ASSIGNMENT:
Using the records below, give again exactly the lines from the line that contains "www.neb.com info@neb.com |" through the line that contains "7.4 @ 25°C) |", both ends included, and only those.

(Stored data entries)
▼
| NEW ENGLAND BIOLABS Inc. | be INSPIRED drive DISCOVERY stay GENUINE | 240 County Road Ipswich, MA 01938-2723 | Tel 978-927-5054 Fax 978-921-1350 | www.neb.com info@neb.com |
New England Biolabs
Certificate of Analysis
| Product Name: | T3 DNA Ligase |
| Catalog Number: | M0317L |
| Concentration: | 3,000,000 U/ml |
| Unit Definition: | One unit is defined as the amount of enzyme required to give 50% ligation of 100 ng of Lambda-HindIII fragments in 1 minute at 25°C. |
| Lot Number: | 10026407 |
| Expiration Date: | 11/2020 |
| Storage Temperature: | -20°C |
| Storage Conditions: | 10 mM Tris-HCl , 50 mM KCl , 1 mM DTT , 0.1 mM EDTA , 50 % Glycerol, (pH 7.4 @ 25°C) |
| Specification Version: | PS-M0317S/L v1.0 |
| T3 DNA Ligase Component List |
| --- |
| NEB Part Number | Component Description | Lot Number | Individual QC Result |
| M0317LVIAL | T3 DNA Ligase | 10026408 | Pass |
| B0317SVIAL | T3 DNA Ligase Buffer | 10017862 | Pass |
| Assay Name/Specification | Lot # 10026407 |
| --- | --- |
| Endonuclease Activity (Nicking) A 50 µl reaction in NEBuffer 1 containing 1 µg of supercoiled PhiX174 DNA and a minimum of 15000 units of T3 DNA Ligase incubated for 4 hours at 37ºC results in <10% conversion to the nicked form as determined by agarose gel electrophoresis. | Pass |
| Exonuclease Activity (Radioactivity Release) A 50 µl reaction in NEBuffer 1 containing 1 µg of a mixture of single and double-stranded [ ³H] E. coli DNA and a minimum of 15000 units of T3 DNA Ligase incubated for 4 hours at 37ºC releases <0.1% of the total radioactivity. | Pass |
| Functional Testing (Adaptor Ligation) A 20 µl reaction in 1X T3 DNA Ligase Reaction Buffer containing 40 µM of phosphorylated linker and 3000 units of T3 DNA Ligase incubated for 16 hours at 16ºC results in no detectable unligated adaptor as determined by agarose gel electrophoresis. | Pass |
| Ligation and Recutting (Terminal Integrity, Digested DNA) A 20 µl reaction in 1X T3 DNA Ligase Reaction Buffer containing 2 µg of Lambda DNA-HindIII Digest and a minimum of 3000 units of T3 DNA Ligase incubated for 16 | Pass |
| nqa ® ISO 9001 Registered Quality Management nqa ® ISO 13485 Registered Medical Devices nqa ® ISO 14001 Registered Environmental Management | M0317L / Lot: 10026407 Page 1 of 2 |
▲
▼
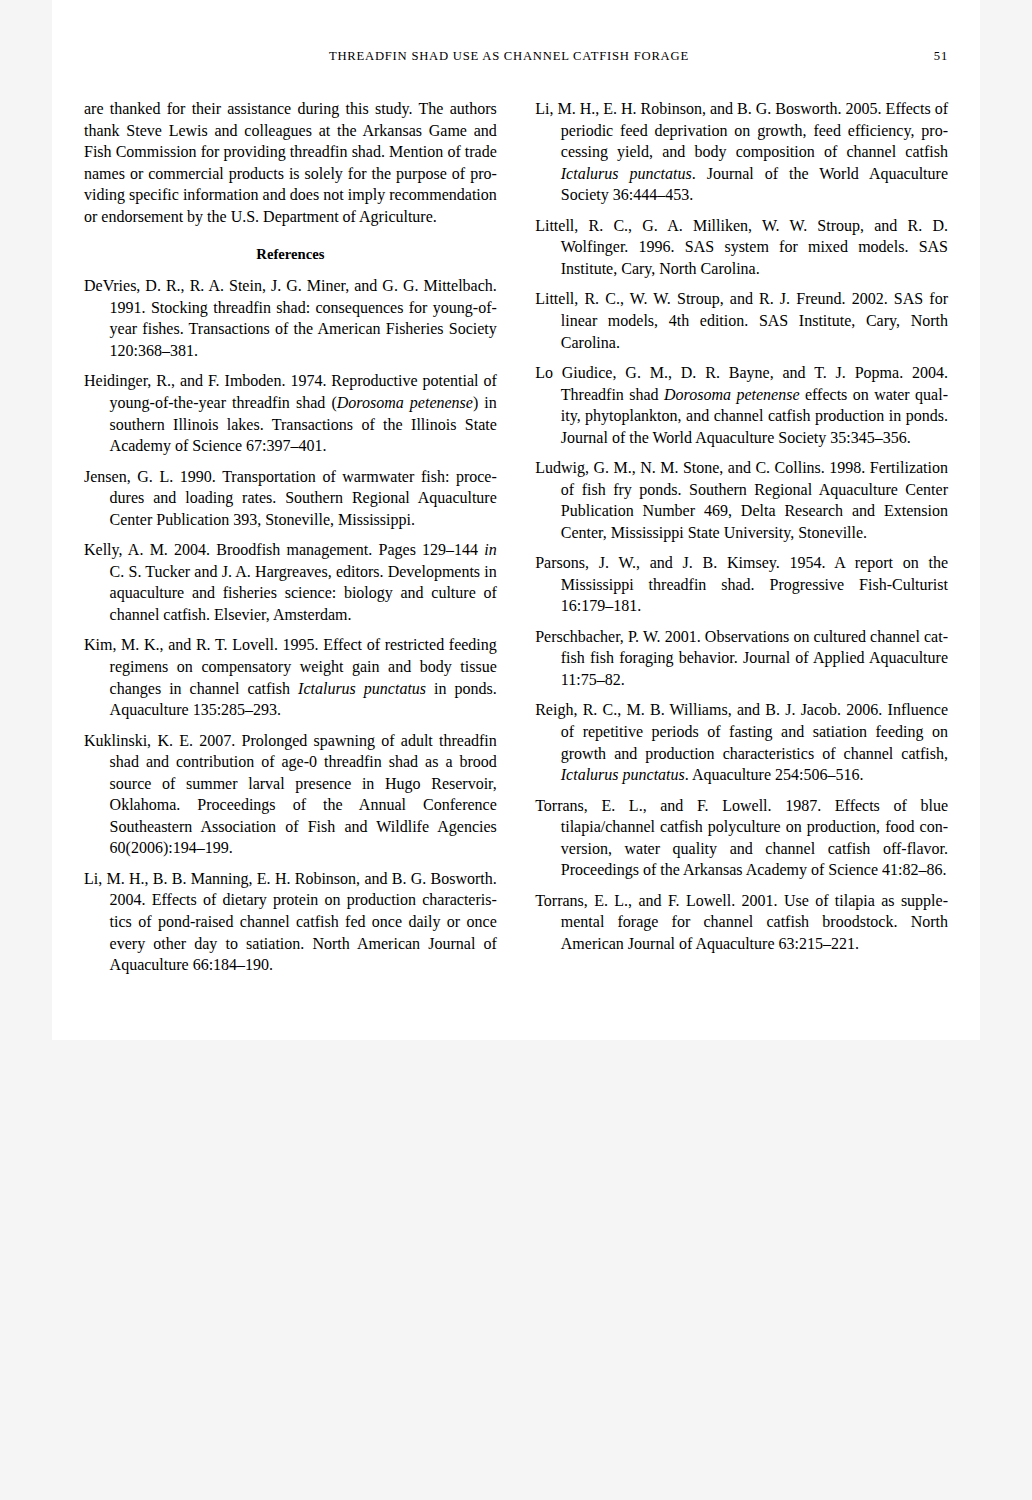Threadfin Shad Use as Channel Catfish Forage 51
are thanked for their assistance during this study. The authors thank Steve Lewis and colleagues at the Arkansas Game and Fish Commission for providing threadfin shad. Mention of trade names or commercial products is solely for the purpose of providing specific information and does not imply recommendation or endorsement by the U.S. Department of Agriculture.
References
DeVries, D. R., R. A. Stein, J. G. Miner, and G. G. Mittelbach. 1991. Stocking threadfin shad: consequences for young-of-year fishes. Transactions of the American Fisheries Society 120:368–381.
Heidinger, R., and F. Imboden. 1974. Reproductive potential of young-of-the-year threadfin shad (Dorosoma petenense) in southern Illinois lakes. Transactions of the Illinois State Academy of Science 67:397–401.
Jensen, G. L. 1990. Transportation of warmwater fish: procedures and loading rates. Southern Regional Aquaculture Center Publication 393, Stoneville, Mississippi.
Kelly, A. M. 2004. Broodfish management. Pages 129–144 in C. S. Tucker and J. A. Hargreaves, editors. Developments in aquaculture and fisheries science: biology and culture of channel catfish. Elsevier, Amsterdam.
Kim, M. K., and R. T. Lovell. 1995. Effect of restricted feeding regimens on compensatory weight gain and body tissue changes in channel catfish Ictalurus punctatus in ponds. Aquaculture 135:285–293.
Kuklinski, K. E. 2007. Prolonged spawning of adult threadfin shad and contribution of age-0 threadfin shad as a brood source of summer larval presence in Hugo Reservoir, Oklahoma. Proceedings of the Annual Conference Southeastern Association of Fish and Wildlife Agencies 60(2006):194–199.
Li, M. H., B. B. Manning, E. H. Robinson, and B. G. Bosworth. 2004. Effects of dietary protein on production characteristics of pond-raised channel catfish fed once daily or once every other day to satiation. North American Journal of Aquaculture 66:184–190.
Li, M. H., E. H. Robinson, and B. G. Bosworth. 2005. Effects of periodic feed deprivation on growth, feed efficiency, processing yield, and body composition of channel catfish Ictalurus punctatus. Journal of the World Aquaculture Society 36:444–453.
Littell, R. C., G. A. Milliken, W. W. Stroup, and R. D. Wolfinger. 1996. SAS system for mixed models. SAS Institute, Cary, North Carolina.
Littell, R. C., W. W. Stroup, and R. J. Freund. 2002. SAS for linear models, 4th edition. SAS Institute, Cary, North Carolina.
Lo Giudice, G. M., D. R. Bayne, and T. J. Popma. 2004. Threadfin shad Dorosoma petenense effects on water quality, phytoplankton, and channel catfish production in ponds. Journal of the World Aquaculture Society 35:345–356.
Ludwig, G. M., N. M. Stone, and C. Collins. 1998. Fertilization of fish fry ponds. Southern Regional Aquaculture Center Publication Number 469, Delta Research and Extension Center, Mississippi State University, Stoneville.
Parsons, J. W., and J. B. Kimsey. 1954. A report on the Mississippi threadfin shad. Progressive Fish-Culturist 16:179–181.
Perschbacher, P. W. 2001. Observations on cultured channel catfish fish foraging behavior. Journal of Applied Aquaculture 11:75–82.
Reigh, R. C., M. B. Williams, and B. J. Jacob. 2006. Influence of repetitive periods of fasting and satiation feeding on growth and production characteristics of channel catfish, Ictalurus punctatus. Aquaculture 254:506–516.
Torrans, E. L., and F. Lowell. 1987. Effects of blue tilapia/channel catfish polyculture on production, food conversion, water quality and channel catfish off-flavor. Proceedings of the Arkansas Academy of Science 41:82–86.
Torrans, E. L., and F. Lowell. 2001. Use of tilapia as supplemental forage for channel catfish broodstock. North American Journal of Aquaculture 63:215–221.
▲
ANSWER SECTION:
| NEW ENGLAND BIOLABS Inc. | be INSPIRED drive DISCOVERY stay GENUINE | 240 County Road Ipswich, MA 01938-2723 | Tel 978-927-5054 Fax 978-921-1350 | www.neb.com info@neb.com |
New England Biolabs
Certificate of Analysis
| Product Name: | T3 DNA Ligase |
| Catalog Number: | M0317L |
| Concentration: | 3,000,000 U/ml |
| Unit Definition: | One unit is defined as the amount of enzyme required to give 50% ligation of 100 ng of Lambda-HindIII fragments in 1 minute at 25°C. |
| Lot Number: | 10026407 |
| Expiration Date: | 11/2020 |
| Storage Temperature: | -20°C |
| Storage Conditions: | 10 mM Tris-HCl , 50 mM KCl , 1 mM DTT , 0.1 mM EDTA , 50 % Glycerol, (pH 7.4 @ 25°C) |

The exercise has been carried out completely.